The Circuitry of Yeast
For centuries, yeast has helped scientists understand how cells work. Now, two inventive teams have applied an engineering approach coupled with computer modeling to reveal new details about key biological pathways by which yeast cells regulate themselves in a changing environment, as reported in the January 25, 2008 issue of Science and the August 28, 2008 issue of Nature.
“What’s interesting to me was looking at this biological system from an information-processing perspective,” says Jerome Mettetal, PhD, a physicist at the Massachusetts Institute of Technology and lead author of the Science paper. “By applying temporally varying inputs, you can find out a lot about the system that you wouldn’t be able to see otherwise.”
Traditionally, biologists measure how cells respond by adding or taking something away in a steady-state context. But in real cells, inputs from the environment vary constantly. To understand the mechanisms by which cells respond to changes, the two teams created microfluidic arrays that confine yeast cells in a chamber and feed them in regular cycles, controlled by software. Based on the output, each team generated a model of the inner workings of the cells.
Mettetal’s team added bursts of salt to the microfluidic array in order to tease out how yeast responds to changes in osmotic pressure—the salt level in the surrounding medium. They then built a model based on the response generated by the yeast. When they compared their model to known cell responses to osmotic changes, they discovered new roles for three different negative feedback loops—the processes by which a biological system reestablishes equilibrium.

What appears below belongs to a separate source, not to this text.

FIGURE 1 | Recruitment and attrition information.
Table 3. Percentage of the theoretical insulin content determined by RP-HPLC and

The research team on the Nature paper applied a similar engineering approach to better understand how yeast cells respond to fluctuations in nutrient levels. If yeast is deprived of its favorite sugar (glucose), it will consume an alternative and less nutritious sugar (galactose). The researchers created a sinusoidal input by alternately feeding and starving yeast of glucose on different time scales while galactose was constantly present in the environment. The cells responded to long-term changes in glucose, but not to faster fluctuations.

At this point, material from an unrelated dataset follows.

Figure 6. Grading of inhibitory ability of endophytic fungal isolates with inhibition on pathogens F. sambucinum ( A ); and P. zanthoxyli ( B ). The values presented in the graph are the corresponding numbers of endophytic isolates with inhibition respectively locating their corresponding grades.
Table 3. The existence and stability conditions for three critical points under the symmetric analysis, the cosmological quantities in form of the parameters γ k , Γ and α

The researchers then made a model based on the well-known metabolism of galactose. But the experimental yeast was responding much faster to the glucose fluctuations than the model predicted. “This suggested something was crucially missing from the model,” says co-author Jeff Hasty, PhD, associate professor of bioengineering at the University of California, San Diego. Studying live yeast provided the answer: The messenger RNA necessary for the galactose metabolic pathway was degraded when glucose was present. “The most exciting thing is that without the model, none of this would have happened,” said Hasty.
“The broader contribution of each of these pieces will be to point to the value of using periodic input signals as a means to tease out the structure and function of the underlying system,” says James Collins, PhD, professor of biomedical engineering at Boston University. “I am already beginning to think about how these might be interesting tools to use to look at other systems, bacteria in particular.”